Pasal 1 Ayat (2) UUD NRI 1945 menyatakan “Kedaulatan berada di tangan rakyat dan dilaksanakan menurut Undang-Undang Dasar”. Pemilihan umum (pemilu) merupakan pengejawantahan Pasal tersebut serta wujud nyata partisipasi rakyat dalam proses demokrasi, meskipun demokrasi tidak sama dengan pemilu, namun pemilu merupakan salah satu objek demokrasi yang sangat vital dan juga harus diselenggarakan langsung, rahasia, jujur, dan adil.
Pemilu di Indonesia dilakukan untuk memilih anggota legislatif, kepala daerah, walikota, bupati, presiden, dan wakil presiden. Kegiatan pemilu tidak lepas dari unsur kampanye. Pasal 1 angka 35 UU No. 7/2017 tentang Pemilu menyatakan: Kampanye pemilu adalah kegiatan peserta pemilu atau pihak lain yang ditunjuk oleh peserta pemilu untuk meyakinkan pemilih dengan menawarkan visi, misi, program, dan/atau citra diri peserta pemilu. Kampanye yang positif tidak boleh dilakukan dengan cara menghina seseorang, ras, suku, agama, golongan calon atau peserta pemilu serta menghasut dan mengadu domba perseorangan ataupun masyarakat (Anugerah, Skripsi,2013:8).
Kendati demikian, dengan perkembangan zaman objek demokrasi dewasa ini, mengalami dilema sehingga bergeser kearah yang tidak sehat. Hal ini melahirkan dua metode kampanye “Attacking campaign” yaitu kampanye negative (negative campaign) dan kampanye hitam (black campaign).
^^^^
BUTIR TUGAS:
Jawablah pertanyaan berikut berdasarkan teks bacaan.
(a) Menurut teks, pemilu harus diselenggarakan secara apa saja?
(b) Pasal dan angka berapa dalam UU No. 7/2017 yang memuat pengertian kampanye pemilu?
(c) Menurut teks, ke arah mana objek demokrasi bergeser dengan perkembangan zaman?

DATA TEREKSTRAKSI:
^^^^
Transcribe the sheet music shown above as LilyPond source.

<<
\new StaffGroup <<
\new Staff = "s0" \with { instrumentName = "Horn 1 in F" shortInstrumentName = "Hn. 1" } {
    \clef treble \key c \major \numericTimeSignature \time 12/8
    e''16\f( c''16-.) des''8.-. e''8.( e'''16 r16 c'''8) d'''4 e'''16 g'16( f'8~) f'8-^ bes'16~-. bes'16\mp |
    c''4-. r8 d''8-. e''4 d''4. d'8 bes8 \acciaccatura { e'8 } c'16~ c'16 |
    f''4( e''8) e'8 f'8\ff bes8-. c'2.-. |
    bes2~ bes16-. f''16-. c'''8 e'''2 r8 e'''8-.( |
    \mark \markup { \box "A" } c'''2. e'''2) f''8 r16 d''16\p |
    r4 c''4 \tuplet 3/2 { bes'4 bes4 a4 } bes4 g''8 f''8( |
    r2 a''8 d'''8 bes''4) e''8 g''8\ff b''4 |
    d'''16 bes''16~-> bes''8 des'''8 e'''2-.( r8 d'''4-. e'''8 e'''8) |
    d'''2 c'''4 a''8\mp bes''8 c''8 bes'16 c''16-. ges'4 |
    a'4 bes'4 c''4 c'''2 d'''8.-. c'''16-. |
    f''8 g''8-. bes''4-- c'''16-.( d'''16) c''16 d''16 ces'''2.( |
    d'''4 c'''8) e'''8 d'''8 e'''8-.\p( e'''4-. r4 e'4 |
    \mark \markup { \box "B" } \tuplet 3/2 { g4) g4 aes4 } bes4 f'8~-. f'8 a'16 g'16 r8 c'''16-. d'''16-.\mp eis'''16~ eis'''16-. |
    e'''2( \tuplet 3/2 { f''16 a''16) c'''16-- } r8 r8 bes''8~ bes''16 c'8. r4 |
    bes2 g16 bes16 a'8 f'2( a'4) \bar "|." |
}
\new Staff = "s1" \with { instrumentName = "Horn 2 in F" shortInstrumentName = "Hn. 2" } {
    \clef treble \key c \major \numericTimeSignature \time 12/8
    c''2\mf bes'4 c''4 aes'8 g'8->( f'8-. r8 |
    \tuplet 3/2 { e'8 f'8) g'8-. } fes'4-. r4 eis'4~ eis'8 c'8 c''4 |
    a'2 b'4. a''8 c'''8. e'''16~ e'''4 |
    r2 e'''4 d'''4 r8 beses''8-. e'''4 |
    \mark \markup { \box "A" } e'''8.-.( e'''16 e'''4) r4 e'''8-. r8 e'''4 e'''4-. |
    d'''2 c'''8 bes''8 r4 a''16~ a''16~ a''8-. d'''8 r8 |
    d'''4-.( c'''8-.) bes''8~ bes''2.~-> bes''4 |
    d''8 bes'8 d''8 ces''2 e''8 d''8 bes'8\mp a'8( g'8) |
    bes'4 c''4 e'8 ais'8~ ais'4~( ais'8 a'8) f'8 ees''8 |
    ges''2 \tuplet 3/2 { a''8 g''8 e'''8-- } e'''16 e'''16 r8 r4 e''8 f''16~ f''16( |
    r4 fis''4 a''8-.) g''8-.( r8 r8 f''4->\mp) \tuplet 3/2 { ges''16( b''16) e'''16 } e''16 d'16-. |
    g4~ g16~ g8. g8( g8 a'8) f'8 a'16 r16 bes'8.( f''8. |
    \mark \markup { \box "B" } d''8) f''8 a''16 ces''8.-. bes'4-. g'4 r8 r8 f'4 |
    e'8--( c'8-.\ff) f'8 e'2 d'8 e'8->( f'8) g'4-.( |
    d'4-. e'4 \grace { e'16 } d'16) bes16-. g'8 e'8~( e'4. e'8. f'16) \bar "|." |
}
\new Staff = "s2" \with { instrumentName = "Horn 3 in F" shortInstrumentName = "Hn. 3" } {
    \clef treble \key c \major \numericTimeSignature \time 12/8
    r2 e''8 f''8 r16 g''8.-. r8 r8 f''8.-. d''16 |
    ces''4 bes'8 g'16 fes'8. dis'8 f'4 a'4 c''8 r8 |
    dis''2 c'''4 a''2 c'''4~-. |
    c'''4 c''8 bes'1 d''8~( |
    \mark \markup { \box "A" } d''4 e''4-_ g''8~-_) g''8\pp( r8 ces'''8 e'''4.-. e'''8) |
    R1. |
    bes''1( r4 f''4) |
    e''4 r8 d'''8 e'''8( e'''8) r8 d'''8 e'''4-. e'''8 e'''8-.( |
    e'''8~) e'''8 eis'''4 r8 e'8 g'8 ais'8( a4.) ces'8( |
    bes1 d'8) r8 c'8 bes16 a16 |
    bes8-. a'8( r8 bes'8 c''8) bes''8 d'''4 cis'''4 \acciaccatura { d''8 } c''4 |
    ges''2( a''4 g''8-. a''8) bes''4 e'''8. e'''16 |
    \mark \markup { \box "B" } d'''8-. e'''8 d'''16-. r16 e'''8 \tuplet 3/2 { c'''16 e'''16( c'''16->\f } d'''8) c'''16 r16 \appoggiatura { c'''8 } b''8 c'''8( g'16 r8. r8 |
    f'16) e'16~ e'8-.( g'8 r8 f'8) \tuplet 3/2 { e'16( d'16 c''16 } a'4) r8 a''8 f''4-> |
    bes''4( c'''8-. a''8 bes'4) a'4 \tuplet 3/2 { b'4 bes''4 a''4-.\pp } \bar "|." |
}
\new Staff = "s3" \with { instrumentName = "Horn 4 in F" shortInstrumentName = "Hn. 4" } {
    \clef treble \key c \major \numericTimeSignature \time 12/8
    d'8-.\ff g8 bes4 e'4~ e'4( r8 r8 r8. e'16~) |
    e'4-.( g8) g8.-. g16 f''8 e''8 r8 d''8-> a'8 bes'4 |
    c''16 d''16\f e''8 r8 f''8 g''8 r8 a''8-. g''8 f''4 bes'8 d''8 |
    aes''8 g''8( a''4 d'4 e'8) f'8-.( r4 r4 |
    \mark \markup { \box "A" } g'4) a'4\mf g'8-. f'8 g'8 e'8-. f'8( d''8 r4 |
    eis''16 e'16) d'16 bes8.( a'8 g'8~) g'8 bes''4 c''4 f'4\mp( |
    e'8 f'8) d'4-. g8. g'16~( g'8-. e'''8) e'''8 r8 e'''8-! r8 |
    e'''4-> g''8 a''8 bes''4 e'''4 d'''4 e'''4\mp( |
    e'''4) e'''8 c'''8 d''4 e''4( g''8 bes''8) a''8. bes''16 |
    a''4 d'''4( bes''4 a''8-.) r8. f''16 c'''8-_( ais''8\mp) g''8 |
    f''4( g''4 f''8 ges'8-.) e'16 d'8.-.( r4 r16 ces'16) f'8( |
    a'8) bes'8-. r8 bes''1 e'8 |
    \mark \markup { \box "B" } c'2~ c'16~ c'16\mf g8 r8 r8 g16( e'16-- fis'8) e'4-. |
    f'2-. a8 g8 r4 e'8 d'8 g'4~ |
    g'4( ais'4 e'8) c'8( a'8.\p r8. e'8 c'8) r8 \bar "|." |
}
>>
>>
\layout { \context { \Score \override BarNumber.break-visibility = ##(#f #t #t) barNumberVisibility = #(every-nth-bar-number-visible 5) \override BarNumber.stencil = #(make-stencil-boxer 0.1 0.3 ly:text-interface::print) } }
^^^^
HASIL LATIHAN:
(a) Langsung, rahasia, jujur, dan adil.
(b) Pasal 1 angka 35.
(c) Ke arah yang tidak sehat.